Following Donald Trump's unexpected victory in the U.S. presidential elections on November 8, the losing party continues to seek ways to reverse the outcome, this time through a method which hasn't been applied before and relies on the bizarre nature of the U.S. election system.
A petition on change.org which demands that the Electors of the Electoral College shift their vote to Democratic candidate Hillary Clinton has already managed to attract the support of 2,301,925 people.
Support for the petition is rapidly rising – during the time this article was being written, supporters of the petition has risen by100,000 people in only one hour. The petition targets the support of three million people.
Through the Electoral College system introduced in 1804, U.S. presidents are determined through the votes of 538 electors, which are allocated according to each state's population.
According to unofficial results projected by nearly all major U.S. news networks, Trump won at least 290 electors, securely above the 270 threshold needed for presidency, as he managed to win in more states, including in major battlegrounds. Clinton remained at 228 electors, while some 20 electors are yet to be determined.

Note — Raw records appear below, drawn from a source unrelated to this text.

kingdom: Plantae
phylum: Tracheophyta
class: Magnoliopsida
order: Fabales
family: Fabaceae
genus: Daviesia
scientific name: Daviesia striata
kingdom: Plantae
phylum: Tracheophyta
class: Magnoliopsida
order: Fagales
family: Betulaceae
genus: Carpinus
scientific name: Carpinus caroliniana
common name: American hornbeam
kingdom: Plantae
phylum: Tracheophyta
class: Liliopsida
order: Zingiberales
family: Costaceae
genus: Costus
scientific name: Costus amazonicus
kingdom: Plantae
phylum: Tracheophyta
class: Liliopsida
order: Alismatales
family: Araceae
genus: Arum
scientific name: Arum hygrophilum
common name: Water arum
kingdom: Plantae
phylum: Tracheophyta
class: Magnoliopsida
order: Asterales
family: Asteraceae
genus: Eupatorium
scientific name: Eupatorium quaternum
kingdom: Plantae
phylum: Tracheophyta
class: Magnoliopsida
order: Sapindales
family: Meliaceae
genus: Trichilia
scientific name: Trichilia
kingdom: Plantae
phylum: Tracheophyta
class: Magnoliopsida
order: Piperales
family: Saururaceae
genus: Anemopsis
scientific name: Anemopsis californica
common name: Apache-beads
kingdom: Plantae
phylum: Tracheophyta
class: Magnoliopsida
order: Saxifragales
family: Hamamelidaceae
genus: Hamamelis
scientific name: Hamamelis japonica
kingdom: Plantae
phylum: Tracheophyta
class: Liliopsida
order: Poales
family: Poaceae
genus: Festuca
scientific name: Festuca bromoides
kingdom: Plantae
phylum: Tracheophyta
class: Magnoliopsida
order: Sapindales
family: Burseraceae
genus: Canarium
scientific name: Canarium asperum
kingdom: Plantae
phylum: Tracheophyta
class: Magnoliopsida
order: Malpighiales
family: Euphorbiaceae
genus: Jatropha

The petition demands the electors switch their votes from Trump, which declares him unfit for being president for political and moral reasons.
The probability of such a switch, however, is pretty ambiguous. Out of the 50 states, only 26 states legally bind their electors, usually determined by parties, to vote for the presidential candidate they declared to do so. However, the burden of becoming a "faithless elector" is usually a fine, and the petition declares that "…we can be sure Clinton supporters will be glad to pay!"
The petition also base their demands on the reasoning that the popular vote was in fact won by Clinton, since the Democratic candidate is ahead of Trump by nearly 400,000 votes while the counting continues.
However, the electoral college system is designed to balance the preference of different parts of the far-flung country, and if Trump becomes the president, it would be the fifth time in U.S. history that the candidate with less votes has claimed the title. The last example was Republican candidate George W. Bush in 2000 presidential elections, who won the race with just 271 electors against Democratic candidate Al Gore's 266 while Gore received some 550,000 more votes.
A major obstacle before such a switch in electors' votes is that there are no precedents, which are of key importance for Anglo-Saxon legal and political systems. Despite personal faithless elector cases, there hasn't been any collective action against a candidate that has changed the election results.
Perhaps the main obstacle behind such a switch would be the reaction of Trump's supporters, who surely would react against such a political move, which would render the U.S. ungovernable.